PROVIDED DATA
Start of Block

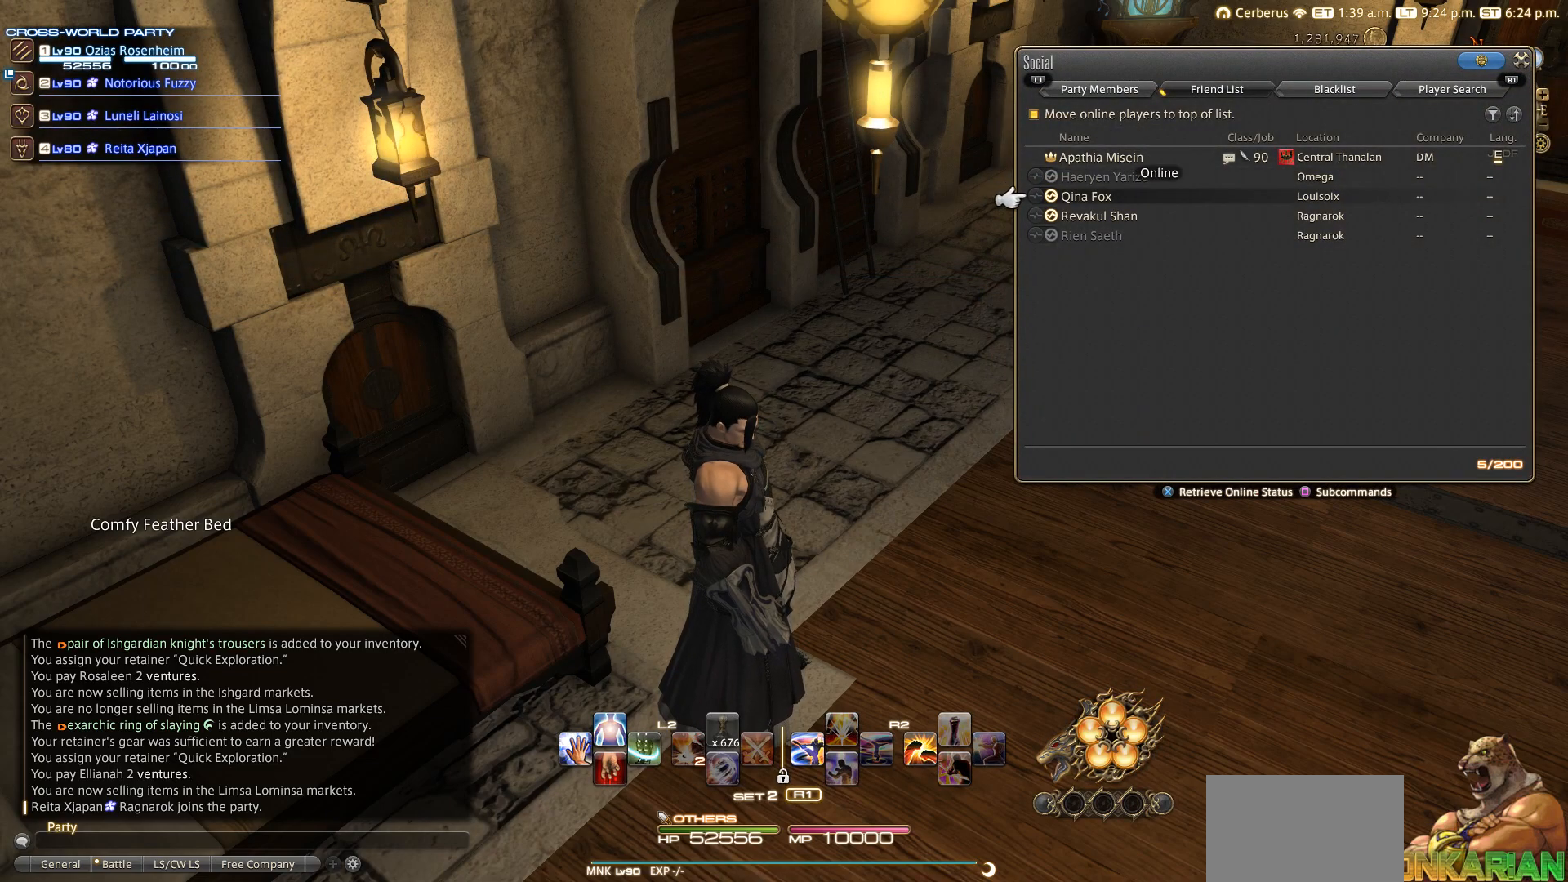
{"buttons": [], "left_stick": "center", "right_stick": "center", "events": [[83, "CROSS", "down"], [267, "CROSS", "up"], [367, "CROSS", "down"], [467, "CROSS", "up"]]}
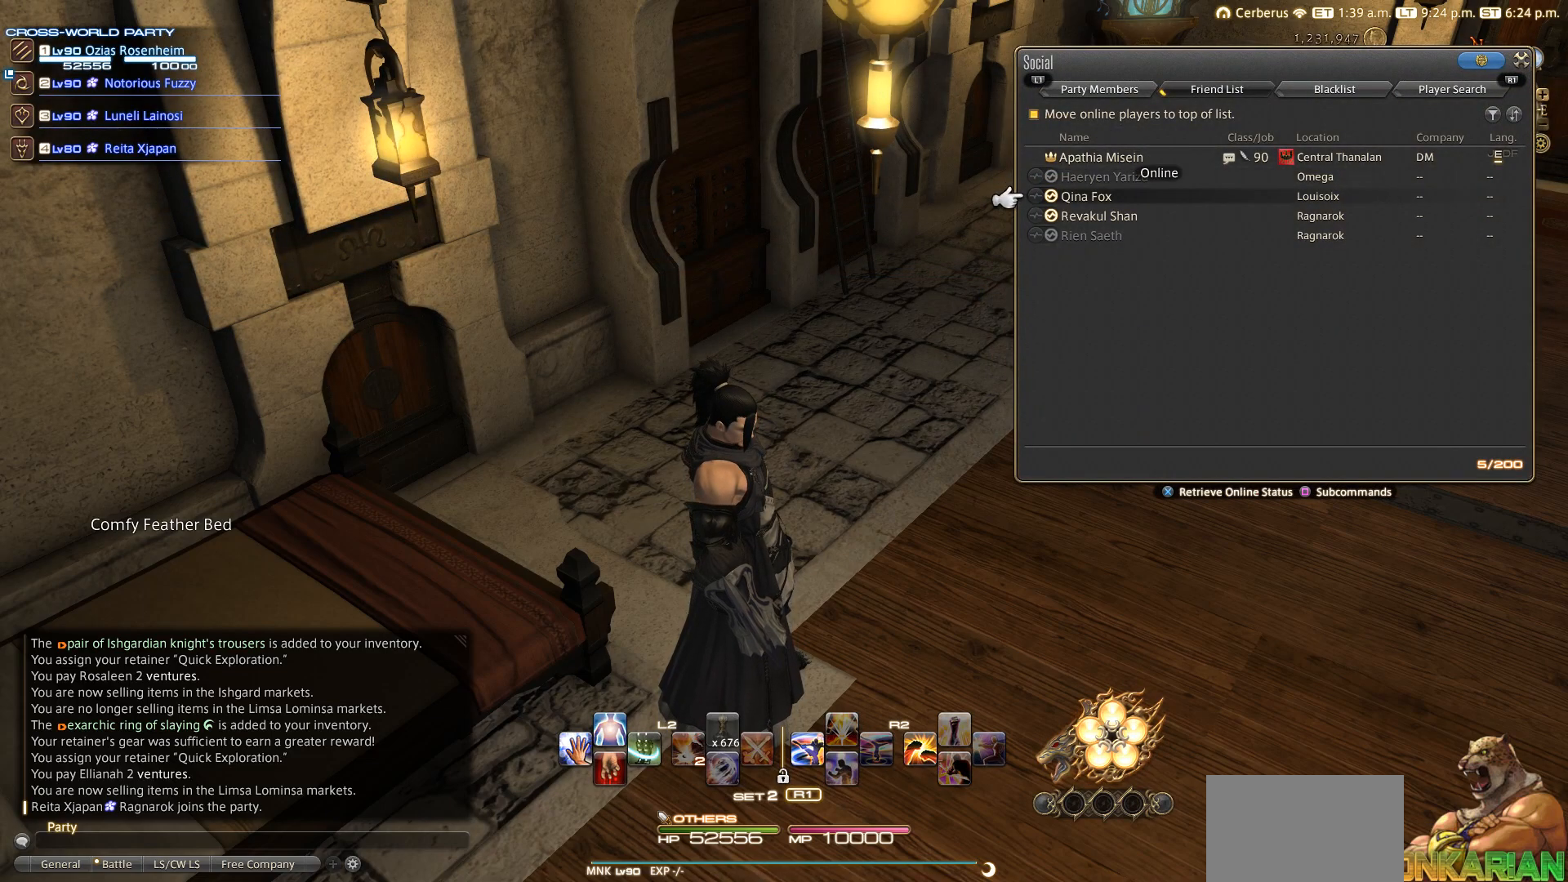
{"buttons": [], "left_stick": "center", "right_stick": "center", "events": [[67, "CROSS", "down"], [167, "CROSS", "up"], [267, "CROSS", "down"], [367, "CROSS", "up"]]}
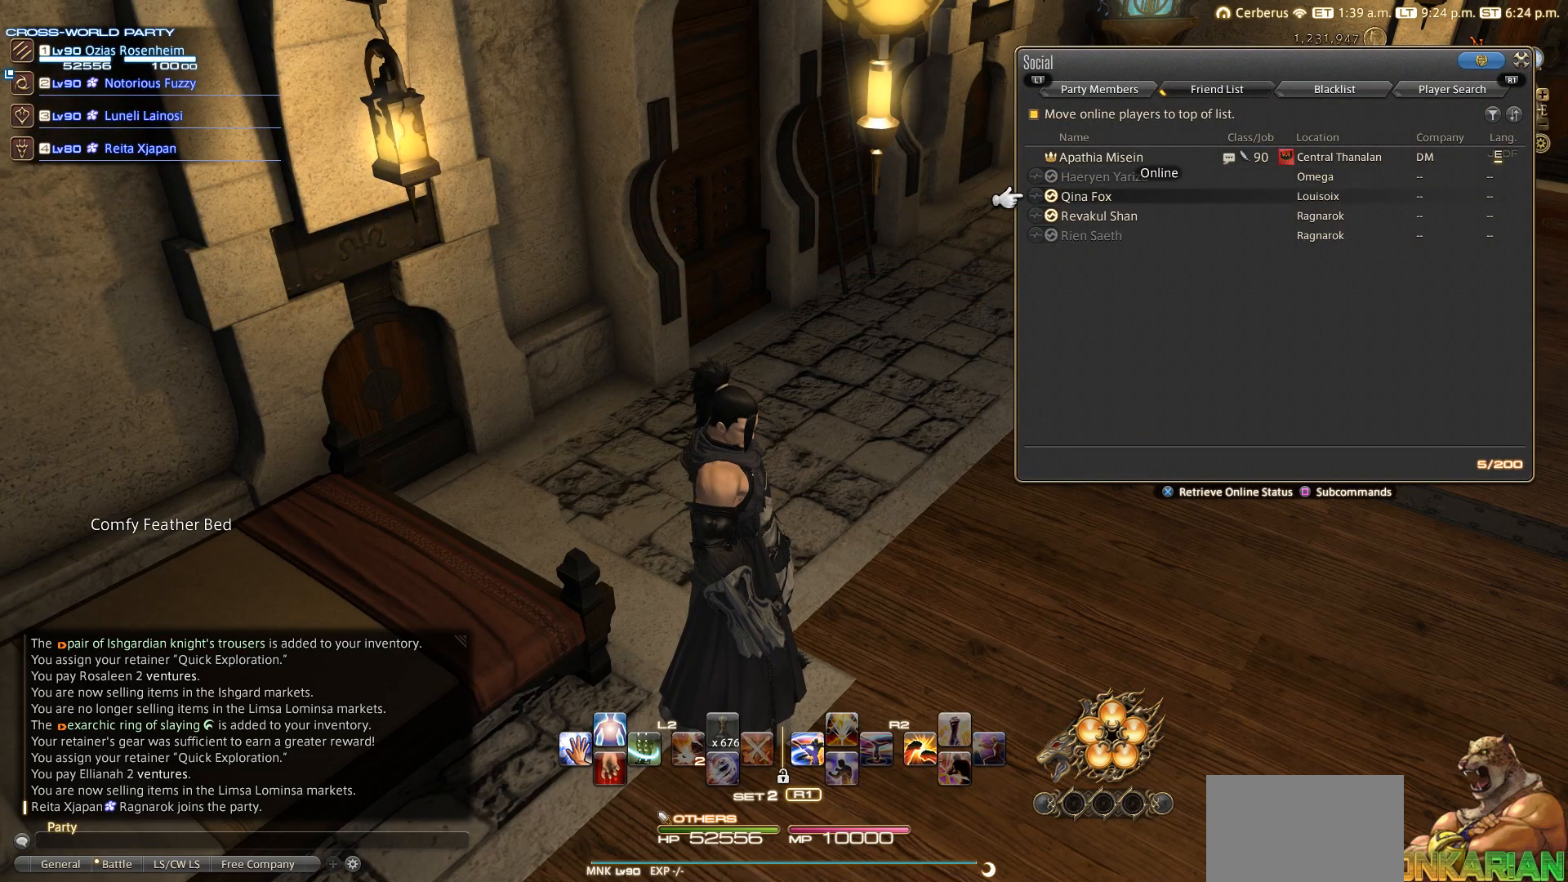
{"buttons": [], "left_stick": "center", "right_stick": "center", "events": [[67, "CROSS", "down"], [183, "CROSS", "up"]]}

End of Block

AIM OF THE TASK
The data must be printed exactly, image-free.

ANSWER FOR THIS EXERCISE
{"buttons": [], "left_stick": "center", "right_stick": "center", "events": [[83, "CROSS", "down"], [267, "CROSS", "up"], [367, "CROSS", "down"], [467, "CROSS", "up"]]}
{"buttons": [], "left_stick": "center", "right_stick": "center", "events": [[67, "CROSS", "down"], [167, "CROSS", "up"], [267, "CROSS", "down"], [367, "CROSS", "up"]]}
{"buttons": [], "left_stick": "center", "right_stick": "center", "events": [[67, "CROSS", "down"], [183, "CROSS", "up"]]}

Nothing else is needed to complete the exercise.